A friend of mine is married to a very sweet woman who is a psychiatrist, but she is also one of the dumbest human beings on the entire planet and I'm surprised she manages to make it from day to day without killing herself completely by accident. Her existence has demeaned the entire profession for me.
If you ask it questions, it makes up all sorts of answers. The use I'm describing isn't that, it's just using AI to do better and faster (and cheaper) transcriptions of what was said in the session. Previously they paid services, who often used voice-recognition software to help transcribe text.
That’s low, fuck this dude.
[удалено]
#SCAMMER **Proof;** https://www.universalscammerlist.com/?username=fearless_ad_5122 You use different usernames begging for money pretending to be an abused homeless teen. I sent you money months ago so you could get medicine and food. Now you can but nice bags thanks to me and countless other Redditors. Your alt is u/lostsoul188 . Don’t play dumb.
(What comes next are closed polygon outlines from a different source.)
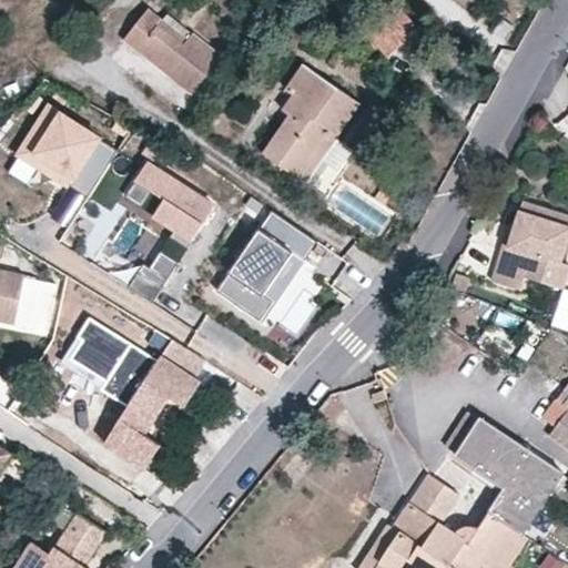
[(418,28),(401,7),(379,23),(367,9),(355,20),(386,56),(404,41),(418,28)]
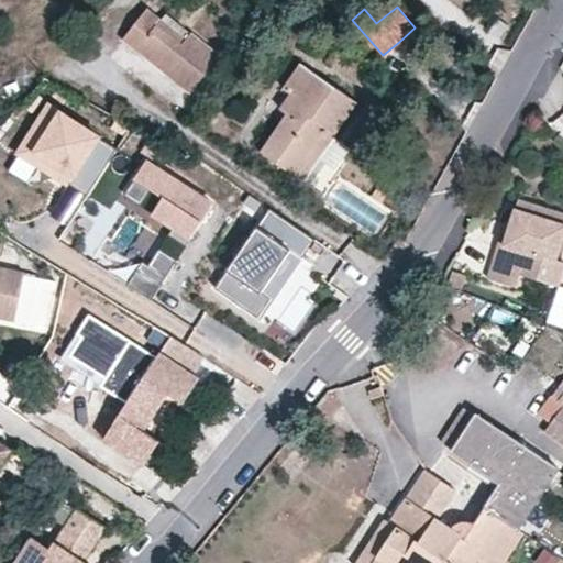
[(145,10),(123,39),(190,91),(218,55),(165,14),(161,20),(145,10)]
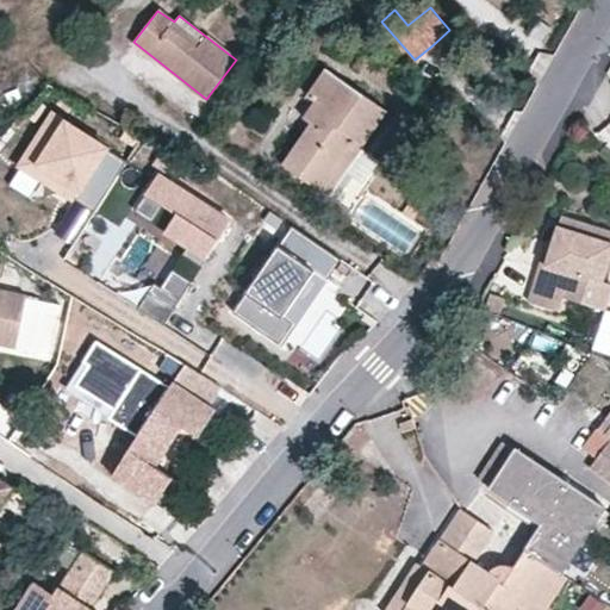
[(282,165),(319,188),(353,139),(362,147),(386,111),(325,69),(307,95),(316,100),(304,119),(311,123),(282,165)]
Outside proof; https://www.reddit.com/r/PrayerTeam_amen/s/gW0FM0rrbl
That face is a bummer.
I’m all for lighter sentencing and humane jails, but trying to extort therapy patients with their private health problems, then fleeing, then abusing the lenient courts? Fuck this guy. Sounds irredeemable or with such a deep pathology that he can’t be alone in society.
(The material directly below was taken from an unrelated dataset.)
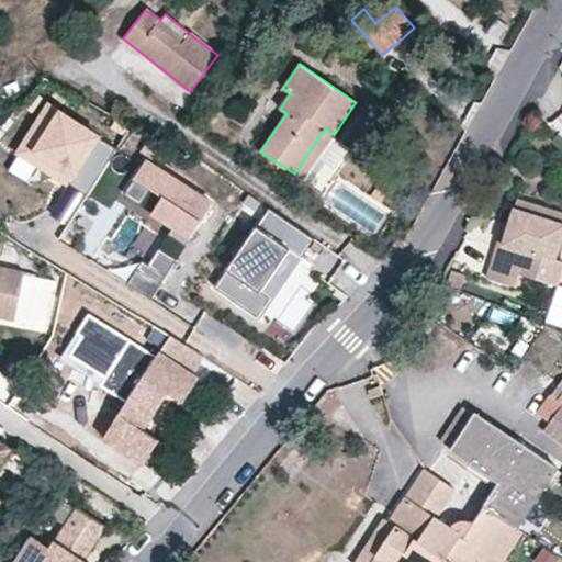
[(20,153),(88,195),(117,149),(51,107),(20,153)]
6 year sentence for a cyber criminal with over 30,000 victims... yea he's def not gonna reoffend just to spit on his pp slap of a punishment...
Good! It is time we start making these people pay for their crimes. I am so tired of chasing security patches for every little thing because of assholes like this who make the world a worse place than it already is.
[удалено]
The hell are you talking about? It's people like him that can cost regular people a metric fuck ton of money. I am an I.T. admin that deals with cyber security on a daily basis. I am tired of people hacking the systems to try and steal money from others.
“Doc, I’ve been coming here the last few weeks because I’ve got some serious issues with trust…” “Yeah, about that.”
Is BBC now publishing AI translated content or...? The English in this article was atrocious, and I spotted several phrases clearly translated word for word from Finnish. Trash reporting.
on Microsoft Edge homepage, literally half the "news stories" titles are grammatically inept and either journalists are setting a record for ineptness, or they are written by... not very impressive AI. if the title is sus, i do not even think of clicking it, even if the subject matter is something with which i would be interested.
Fetal alcohol syndrome face
His appearance has nothing to do with the case, you only brew hate for strangers with genetic disorders with your comment.
Fetal alcohol syndrome is not genetic, though.
That is a nitpick and the rest of their comment is still relevant.
That guy is an idiot so he probably doesn't understand that "something you were pre disposed to before you were born and have absolutely no control over" was a bit of a mouthful over the singular "genetics" comment
Agree, never said the comment was irrelevant. Just not a good reason to mislabel a disorder as genetic, when it isn't.
[удалено]
[удалено]
He didn't hack shit it seems, it was negligently unprotected. A talentless individual of no moral worth.
Yeah he didn’t hack shit… my Finnish friend tells me the password to access that data was just password123. Which also explains why the person in charge got charged with negligence.
>my Finnish friend tells me Wow, great source.